Pass default for hail expressions in function

I’m working on a function that accepts hail expressions for some of the parameters:

def filter_to_clinvar_pathogenic(
    t: Union[hl.MatrixTable, hl.Table],
    clnrevstat_expr: hl.ArrayExpression, 
    clnsig_expr: hl.ArrayExpression, 
    clnsigconf_expr: hl.ArrayExpression,
    remove_no_assertion: bool = True,
    remove_conflicting: bool = True,
)

Is it possible to pass in default values for hail expression variables ex: clnsig_expr: hl.ArrayExpression = default_ht.clnsig_expr? We weren’t sure about how hail expressions might behave.

There’s a github discussion thread that explains what we’re interested in doing in more detail here: https://github.com/broadinstitute/gnomad_methods/pull/257#discussion_r546100414

Where does default_ht come from here?
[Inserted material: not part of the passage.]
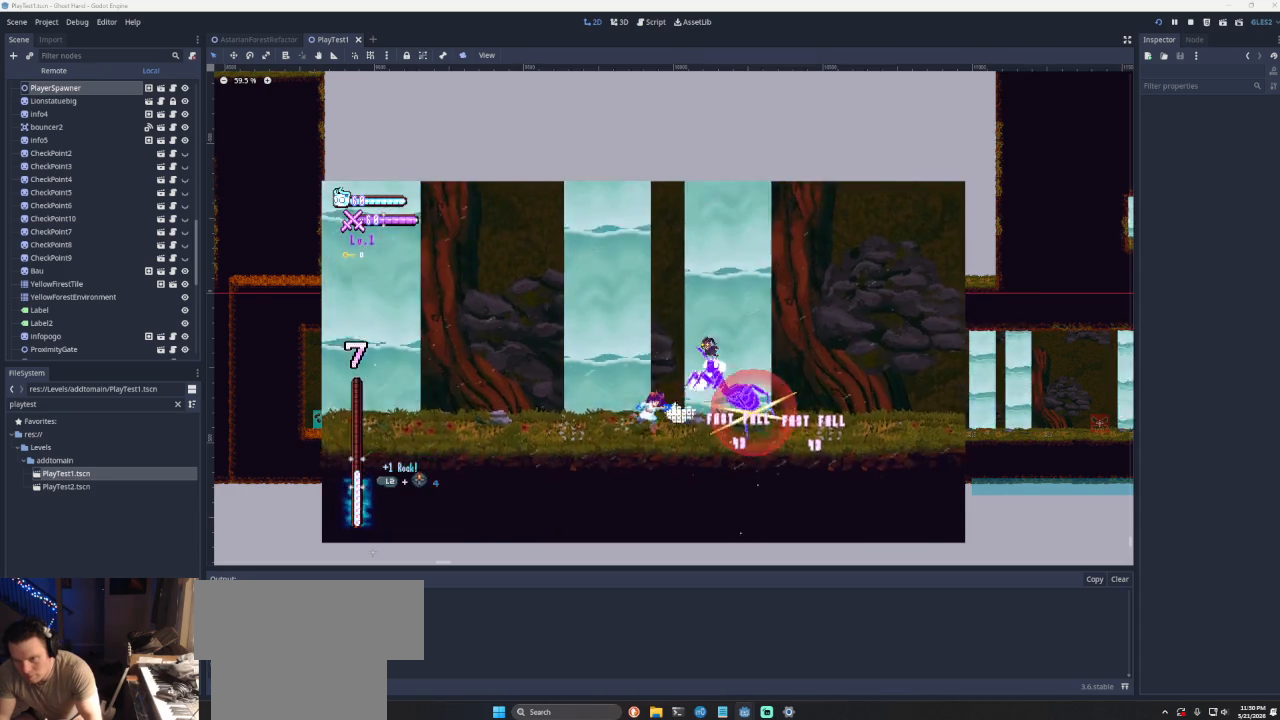
{"buttons": [], "left_stick": "left", "right_stick": "center", "events": [[33, "CROSS", "down"], [133, "CROSS", "up"], [167, "left_stick", "right"], [200, "SQUARE", "down"], [333, "SQUARE", "up"], [333, "left_stick", "left"]]}
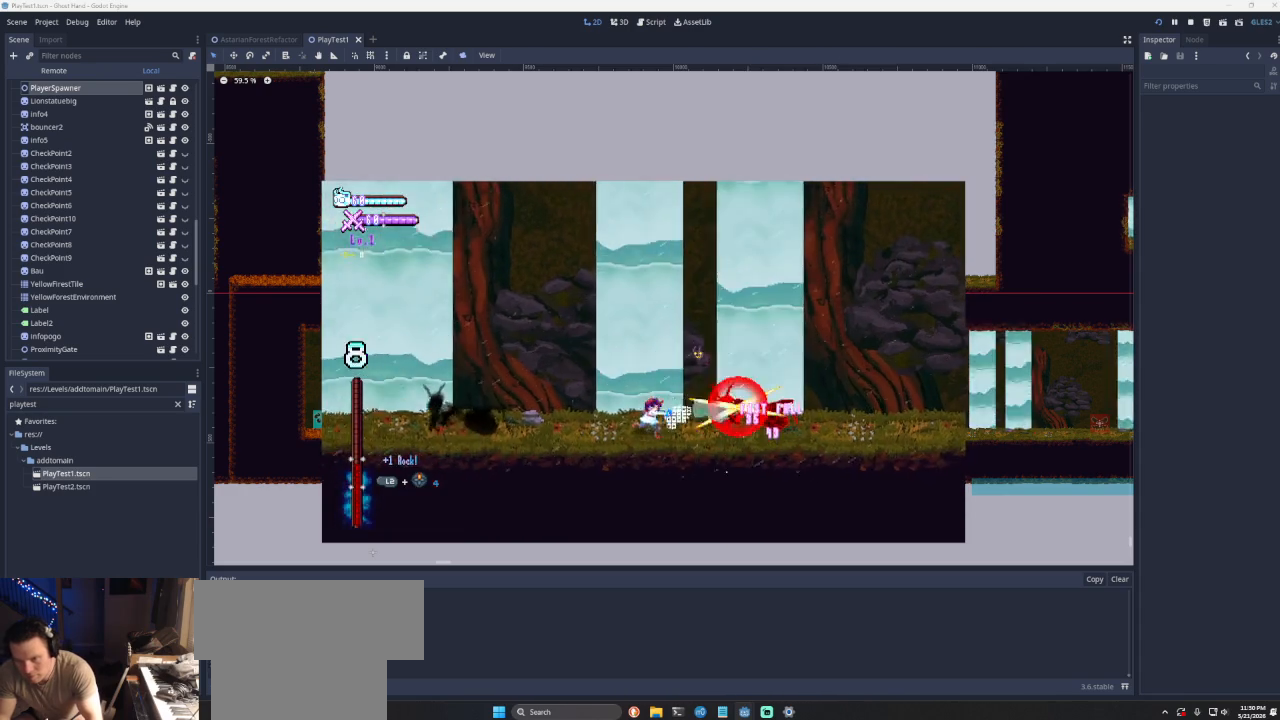
{"buttons": [], "left_stick": "center", "right_stick": "center", "events": [[200, "left_stick", "center"], [300, "R2", "down"], [500, "R2", "up"]]}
Are all of these expressions supposed to be fields of t, or are they from different tables?

I believe the default_ht should be t in the example above and the expressions should be fields of t. We have discussed making the defaults the field string instead of the expression, i.e. t['clnrevstat'] in place of clnrevstat_expr but we are not certain if that will impact the downstream evaluation, lazy vs. repeated. Are there advantages to using the expression here vs the actual field? Thank you.

So I think depending on the interface you have some options:

  1. You can just have all the arguments be strings, look them up in the table with t['clnrevstat'] the way you described. That’s not any less performant than passing in t.clnrevstat. The nice part about this method is that it’s easy to specify the defaults, and it’s impossible to pass in multiple expressions from different tables by accident.

  2. You can accept a mix of expressions and strings, with the defaults specified as strings. In this scenario, you’ll have to check the type of each argument, converting all strings to expressions with the square bracket syntax.

  3. You take in expressions, and you let the default arguments be None. Then you check each argument to see if it’s None, and if it is you look up the field of the table you want to be the default with the . syntax or the [] syntax.

For 2 and 3, if you expect all the fields to be from the same table, you’ll probably want some assertions to check that.